=== The data ===

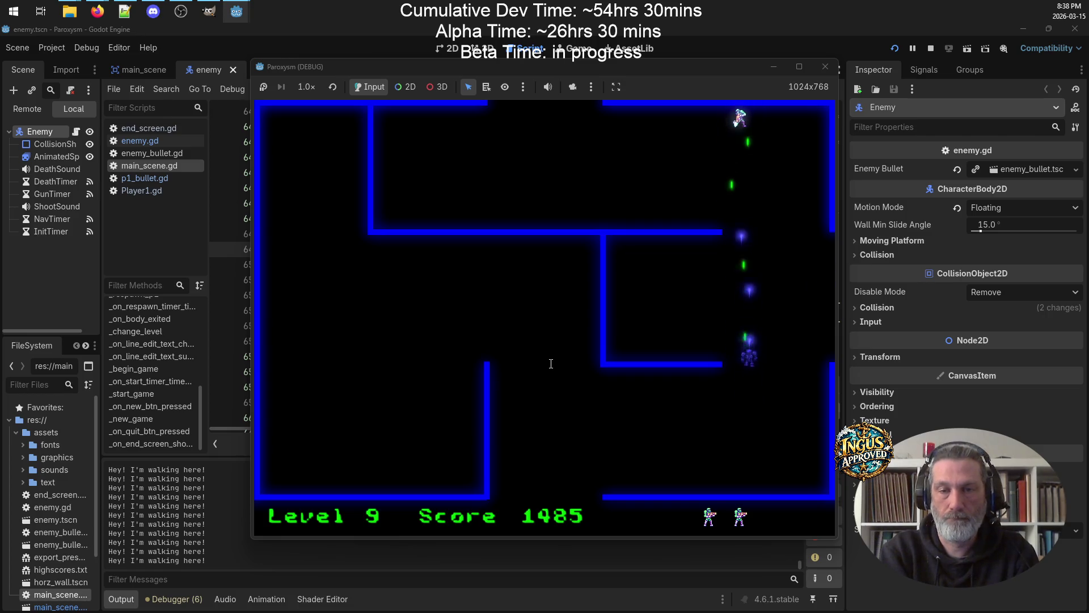
key("Right")
key("Down")
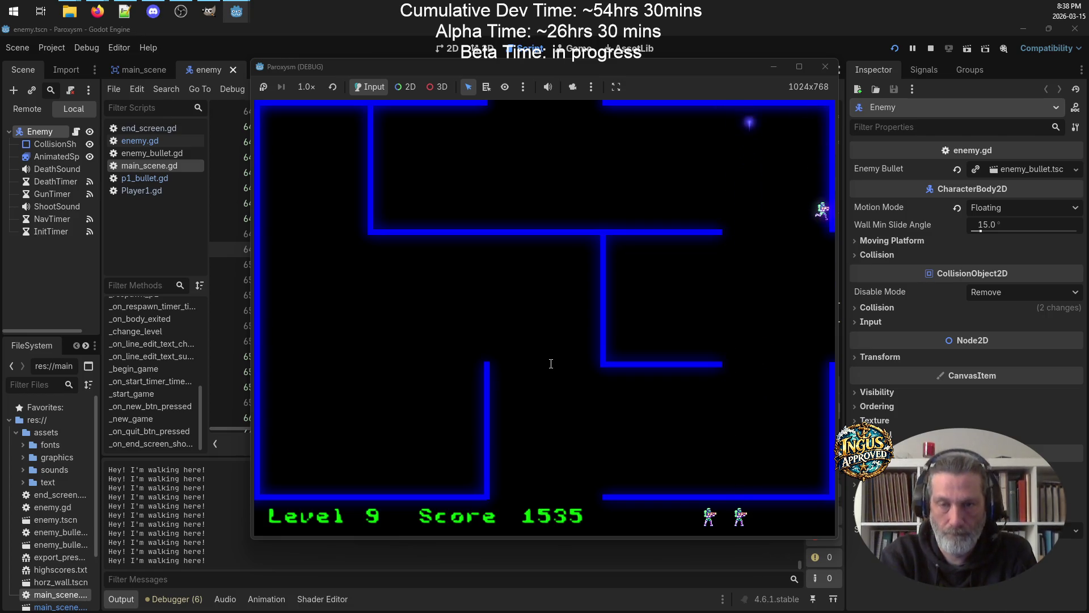
key("Down")
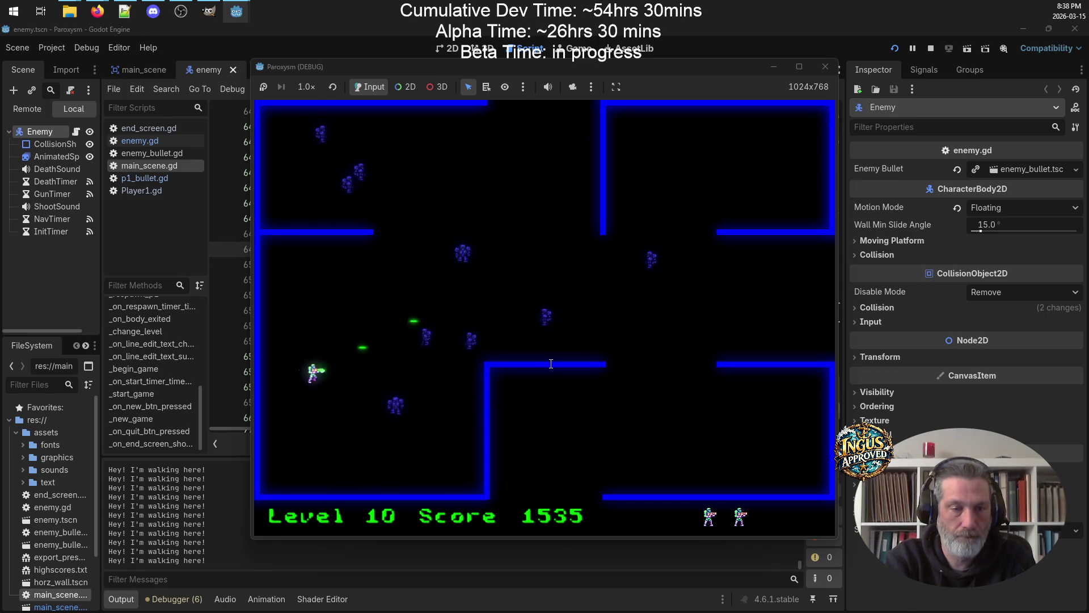
key("Right")
key("Right")
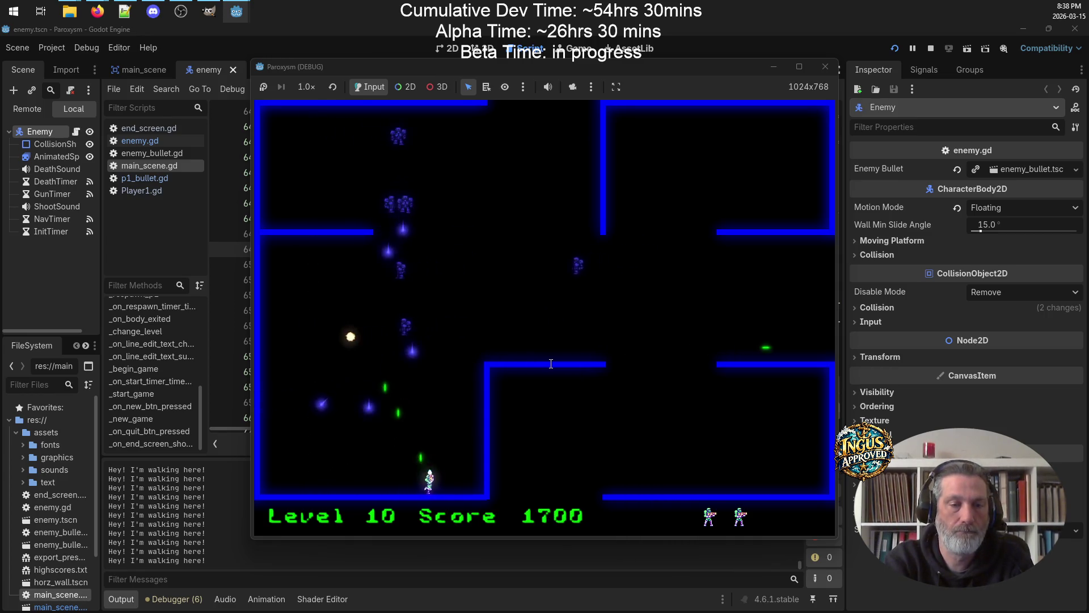
key("Up")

===

> **Your task**
Drop the images; return the entries above exactly as they appear.

> **Result of this exercise**
key("Right")
key("Down")
key("Down")
key("Right")
key("Right")
key("Up")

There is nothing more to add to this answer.